1. William Gaddis, J R
2. Henry Adams, The Education of Henry Adams
3. Leslie M Silko, Almanac of the Dead
4. Herman Melville, Moby-Dick (I know I already mentioned it)
5. Georges Perec, Life: A User's Manual
6. Gertrude Stein, The Making of Americans
7. Dostoevsky, The Brothers Karamazov
8. John Steinbeck, The Log from the Sea of Cortez
9. Herman Melville, The Confidence Man
10. Louise Erdrich, Tracks
11. William Gaddis, The Recognitions

You didn't expect me to hold myself to 10, did you?

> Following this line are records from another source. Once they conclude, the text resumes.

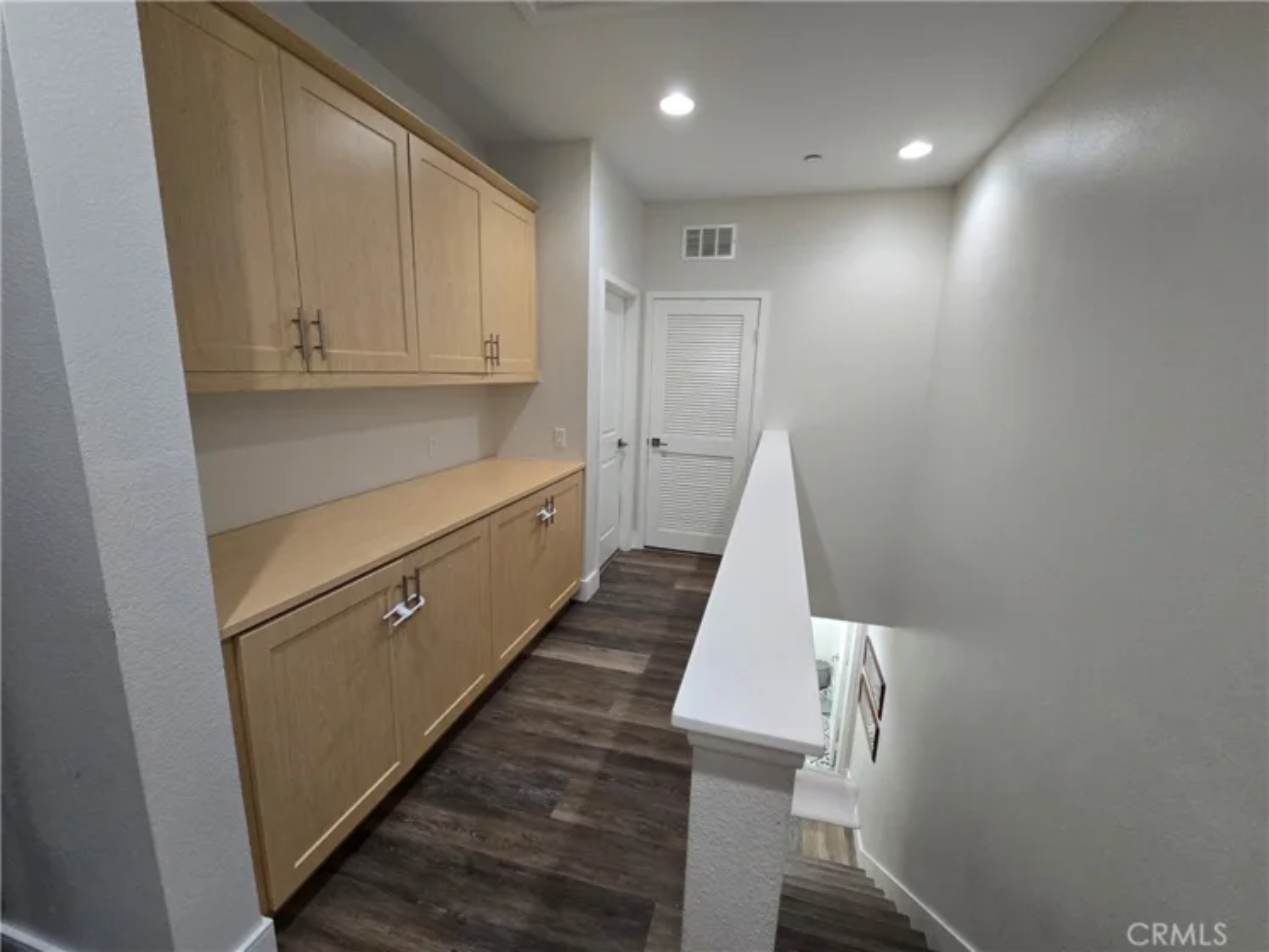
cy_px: 476
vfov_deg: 89.9
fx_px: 476
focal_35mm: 13
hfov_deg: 106.2
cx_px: 634
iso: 250
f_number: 2.2
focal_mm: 2.2
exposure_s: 1/60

And just because I'm feeling argumentative, I'll add another couple:

12. Herman Melville, Billy Budd, Sailor (An Inside Narrative)
13. William S Burroughs, Junky

So, you can see a bit of a north american bias, among other biases.

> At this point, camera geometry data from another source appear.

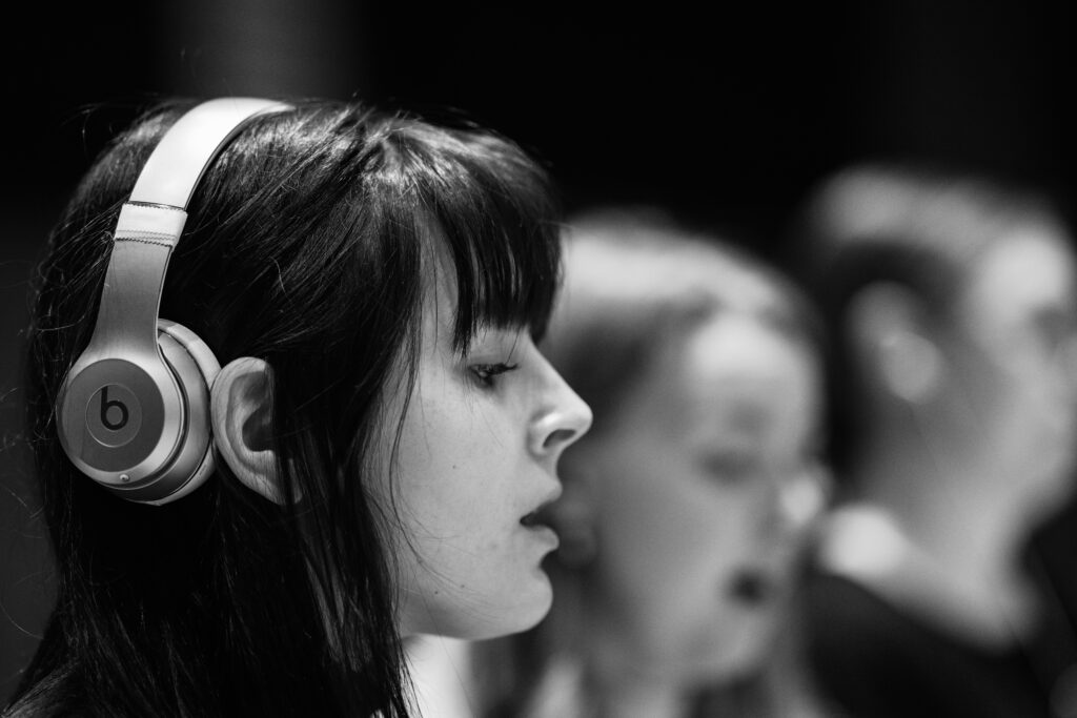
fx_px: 4039
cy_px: 359
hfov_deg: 15.2
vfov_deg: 10.2
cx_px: 538
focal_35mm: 135
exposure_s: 1/250
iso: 1600
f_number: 1.8
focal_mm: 135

Well, I enjoyed that! Don't you love a good list?

Feel free to add yours.
A former member
Post #: 2
I like to explore these authors:

Canadian :
Windley, David Bezmozgis and Neil Smith

Spanish language:
The Aleph (Argentina), Juan Rulfo - Short Stories (Mexico), Gabriel García Márquez (Colombia) - Autumn of the Patriarch, one of my favourite Julio Cortazar - Hopscotch or anything (Argentina), Ángeles Mastretta - Arráncame la Vida (Mexico).

English :

Julian Barnes
Sebastian Faulks

A former member
Post #: 1

Here are some female authors from a variety of cultural/class backgrounds that we should consider (Just a few; I've got plenty more if you want. I stopped at the 'g's.). Please add to this list, too:

Djuna Barnes, Nightwood

Elizabeth Bowen, any. Some suggestions are The House in Paris, The Heat of the Day and Eva Trout

Michelle Cliff, Abeng

Edwidge Danticat, The Farming of the Bones or Brother, I’m Dying

Kiran Desai, The Inheritance of Loss

George Eliot, Middlemarch

Nadine Gordimer, The Conservationist

And out of alphabetical order, I really like Zadie Smith. It would be fun to read her book "On Beauty" in tandem with "Howards End" by EM Forster. She describes it as an homage to Forster, and the parallels are quite fun to spot and also to consider.
A former member
Post #: 1
Ha! I found your not-so-secret list of books. I'm sad your other book group didn't do well with Borges. I would LOVE to give him a try. I've been getting into metafiction lately and he's kinda the dude when it comes to that. Maybe some others in the same style might spark some interesting conversation? These have all been on my want-to-read-so-bad list:

1. Vladimir Nabokov - Pale Fire (I'd also love to read Ada, or Ardor)
2. Cervantes - Don Quixote (Kind of a chunkster and a lot of you might already have read it, but I'm dying to read it!)
3. Umberto Eco - Foucault's Pendulum

And if we're going with shorter reads:

4. John Steinbeck - The Pearl
5. Edith Wharton - Ethan Frome
6. Leo Tolstoy - The Death of Ivan Ilych (A nice short Russian book just for you, Regi)
7. Gabrielle Garcia Marquez - Chronicle of a Death Foretold
8. Shirley Jackson - We Have Always Lived in the Castle
9. Thomas Pynchon - The Crying of Lot 49

And just for fun in case you guys ever want to try some classic sci-fi that's supposed to be pretty challenging:

10. Samuel R. Delany - Dhalgren
A former member
Post #: 3
My 11 reading suggestions du jour:

Delmore Schwartz "In Dreams Begin Responsibilities"
Nathanael West "Miss Lonelyhearts"
F. Scott Fitzgerald "Tender is the Night"
Kingsley Amis "Lucky Jim"
John Fowles "The Collector"
Saul Bellow "Humboldt's Gift"
Samuel Beckett "Murphy"
James Joyce "Dubliners"
Franz Kafka "The Castle"
Charles Dickens "The Mystery of Edwin Drood"
Louis-Ferdinand Celine "Journey to the End of the Night"

Oh, and "Don Quixote" is always an excellent choice!
A former member
Post #: 4
Joseph Conrad's "Victory" and Stendhal's "The Charterhouse of Parma" are two more books I've always wanted to read.
A former member
Post #: 5
Oh, and I remember now that James and I had talked about Tolstoy's "Hadji Murat", the greatest short story ever written.

So, I guess that brings it up to a total of 15 suggestions in my last three posts here!